◆ Problem to solve
An exact, word-for-word copy of the entries is required, beginning at the line that contains "ish athletes will" and ending at the last line, both included.

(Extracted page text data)
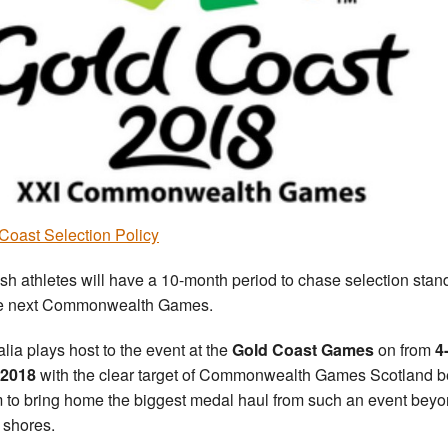
Coast Selection Policy
ish athletes will have a 10-month period to chase selection stan
he next Commonwealth Games.
alia plays host to the event at the
Gold Coast Games
on from
4
 2018
with the clear target of Commonwealth Games Scotland b
m to bring home the biggest medal haul from such an event bey
 shores.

◆ Answer to this problem
ish athletes will have a 10-month period to chase selection stan
he next Commonwealth Games.
alia plays host to the event at the
Gold Coast Games
on from
4
 2018
with the clear target of Commonwealth Games Scotland b
m to bring home the biggest medal haul from such an event bey
 shores.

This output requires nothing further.